Ik kan dat niet, buiten de kerk zou niemand me serieus nemen. Maar afgezien daarvan, ik kan mijn verstand niet offeren. De geboorte van een kind daar kan ik nog wel bij, al blijft het een wonder dat sprakeloos maakt. En van wonderlijke zwangerschappen staat de bijbel vol. Dat was ook een manier om aan te geven dat hier wel iets heel bijzonders aan de hand was. Namelijk dat het niet gaat zoals het altijd gaat, dat hier iemand anders spreekt en doet. Daar staat of valt het geloof niet mee.
Toch ga ik mee in die beelden van de Hebreeënbrief, of dat nu past binnen mijn moderne wereldbeeld of niet. In dat moderne wereldbeeld is de hemel leeg. Je hebt er niets van te verwachten. Daarmee zijn we aan onszelf en aan elkaar overgeleverd. Ik kan daar niet mee leven, of ik wil dat niet. Ik houd ervan als Johannes schrijft: in den beginne was het woord. Je hoeft niet heel erg bijbelvast te zijn om dan meteen te denken aan het begin van de bijbel: in den beginne schiep God de hemel en de aarde.
De hemel, niet te verwarren met het universum. De hemel is Gods woonplaats. Soms is wordt het woord ‘hemel’ zelfs gebruikt in plaats van het woord ‘god’. Het koninkrijk van God is hetzelfde als het koninkrijk der hemelen. En Johannes die pakt dat op als hij zijn goede boodschap, zijn evangelie, schrijft. In den beginne was het Woord en het Woord is mens geworden. De hemel, God, heeft onder ons zijn tent opgeslagen. Hier gebeurt het. De filosofen mogen zich dan blindstaren op het hemelgewelf, maar wij moeten lager kijken. Gewoon, op aarde waar je leeft. Waar kinderen geboren worden en mensen doodgaan en alles daartussen in. Ik snap daar soms helemaal niets van dat leven, en wat ik in de krant lees al helemaal niet.
En of dat zin heeft, de zin van het leven, dat is ook zo’n vraag. Waar haal je het antwoord vandaan? Maar bij Johannes kom ik niet eens aan die vraag toe. Alle dingen zijn door het Woord gemaakt. Ja, ik weet het ook wel. Dat er ooit een oerknal is geweest en dat toen het heelal is begonnen. Dat is heel interessant.

○ ○ ○

** Opdracht **
Hervat de overdenking over de hemel en het Woord en schrijf verder na de zin "Dat is heel interessant."

** Opgeslagen vermeldingen **
○ ○ ○

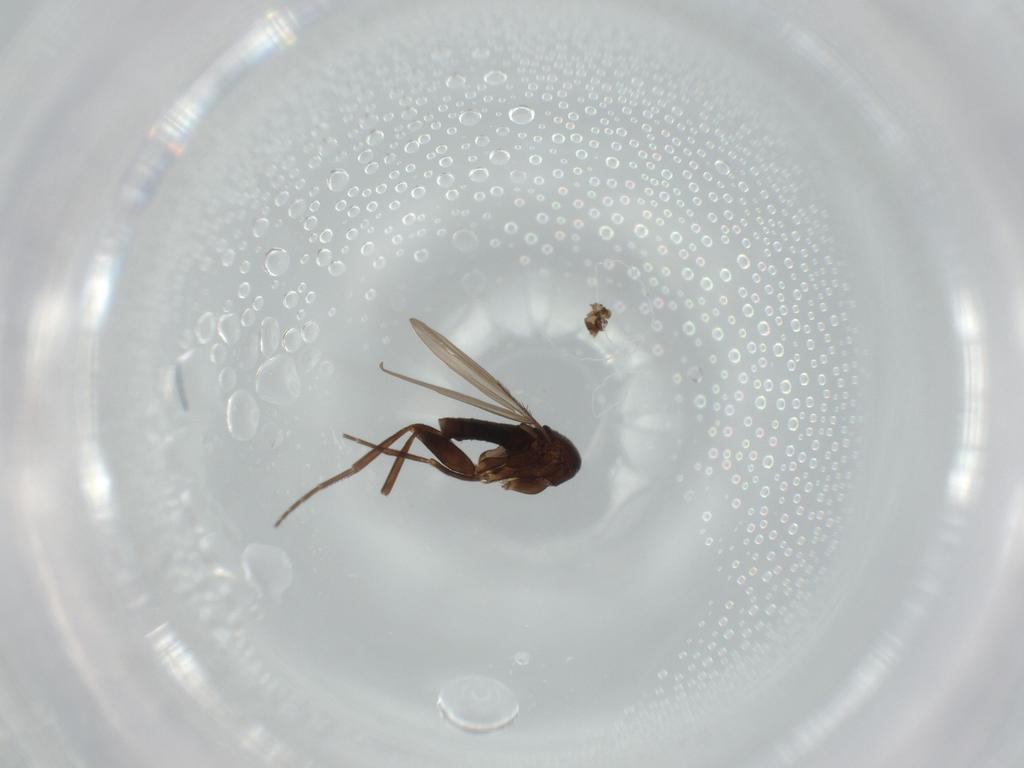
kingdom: Animalia
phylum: Arthropoda
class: Insecta
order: Diptera
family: Phoridae
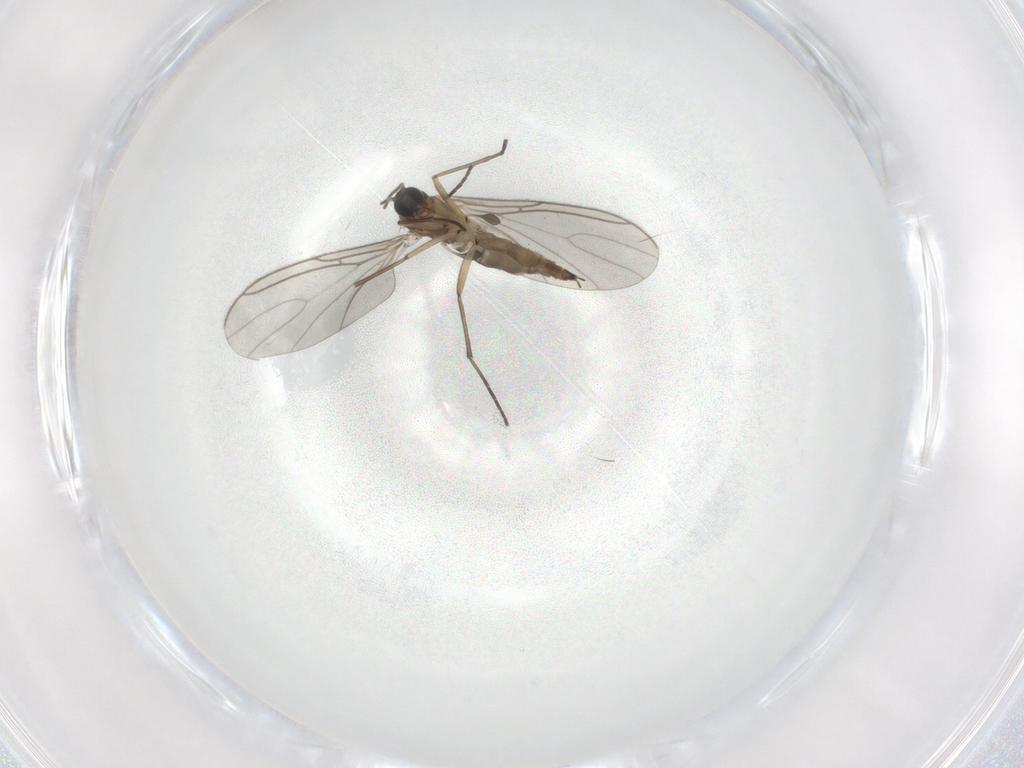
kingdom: Animalia
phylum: Arthropoda
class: Insecta
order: Diptera
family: Sciaridae
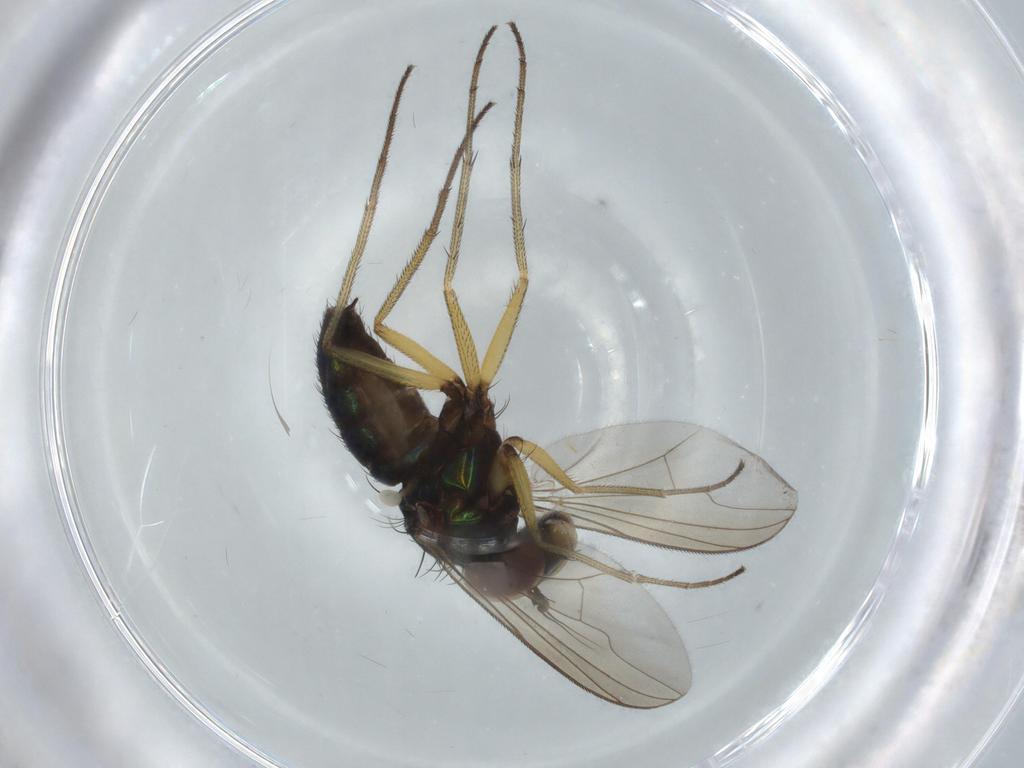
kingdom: Animalia
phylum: Arthropoda
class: Insecta
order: Diptera
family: Dolichopodidae
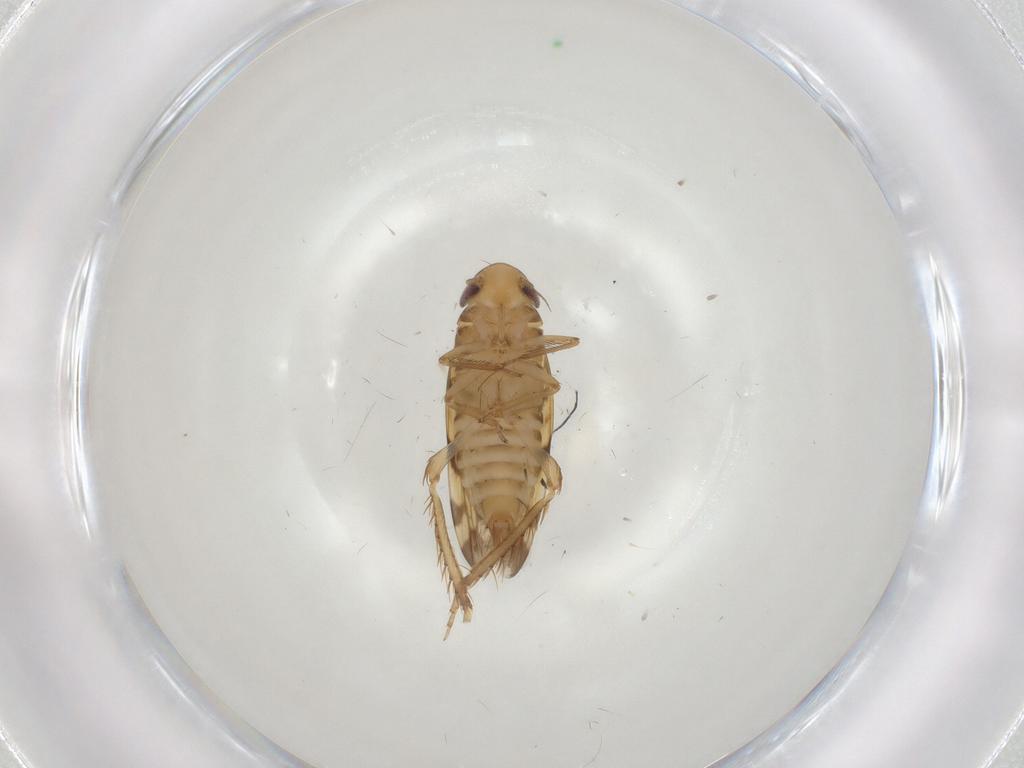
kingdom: Animalia
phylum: Arthropoda
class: Insecta
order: Hemiptera
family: Cicadellidae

○ ○ ○

** Antwoord **
Maar Johannes zegt gewoon: dat zal allemaal wel zo wezen- al wist hij dat natuurlijk allemaal niet - maar alles is door het Woord gemaakt. Hij kan de aarde gewoon niet bedenken zonder een hemel, de mens niet zonder God. Geboren uit bloed, uit de wil van het vlees? Zal allemaal best, zegt Johannes, maar ik ben toch vooral geboren uit God. Dat is een andere taal, die taal van Johannes, die taal van de bijbel. Hemelse taal, hemelse boodschappen. Ik weet niet of we die taal goed kunnen verstaan. Het is een vreemde taal en vreemde talen zijn altijd lastig. Je kunt het vertalen in gewone taal, zoals in de bijbel in gewone taal, maar het blijft buitengewoon. En als we het gewoon gaan vinden dan moeten we maar ophouden.
Het licht scheen in de duisternis en de duisternis heeft het niet gegrepen. In gewone taal: Hij is het licht dat schijnt in het donker. En het licht heeft het gewonnen van het donker. Daar is geen woord Frans bij, maar gewoon is het niet. Het licht wint het soms van het donker, maar heel vaak ook niet. Daar hoef je niets eens aan krant voor te lezen, dat is een ervaring die gewoon bij het leven hoort. ‘Reiniging van zonden is zijn daad’ zegt de Hebreeënbrief. Ja, dat zit diep. Alles wat er misgaat tussen mensen en volken en in je eigen leven. Je kunt het soms niet eens goed maken. En toch moet je verder. Die duisternis, da’s toch een ramp. Die honderdduizenden mensen op de vlucht en de dreigende hongersnood in Ethiopië. Die klimaatsverandering ook al ligt er dan op papier een mooie afspraak dat de opwarming een beetje binnen de perken blijft. Nee, het is niet gewoon dat het licht schijn in de duisternis en dat de duisternis dat licht niet de baas wordt.
Dat hele verhaal van Jezus, geboren uit de maagd Maria, ten derde dage opgestaan uit de doden, opgevaren ten hemel.
En laten we nu net van dat buitengewone, niet te begrijpen en onverstaanbare verhaal leven. ‘Voor ik als kind ter wereld kwam, was Gij voor mij geboren.’, zingt een oud lied. Dat kan natuurlijk ook al helemaal niet. Je kunt niet voor iemand geboren worden die er nog niet is. Ach zo’n kind, gewenst of niet, gepland of niet. Maar op een dag ben je er gewoon. En dan zegt dat lied: Jezus was er al. Voor jou geboren. Wat er ook in je leven gebeurt. Jouw leven is er niet zonder hem, zoals de aarde er nooit is geweest zonder de hemel. En hij zal er altijd zijn, altijd dezelfde, en zijn jaren nemen geen einde. Daarin ben jij geboren, ben jij mens.
Uit uw verborgenheid
Voorbij aan onze grenzen
Straalt licht eeuwigheid
Als daglicht voor de mensen.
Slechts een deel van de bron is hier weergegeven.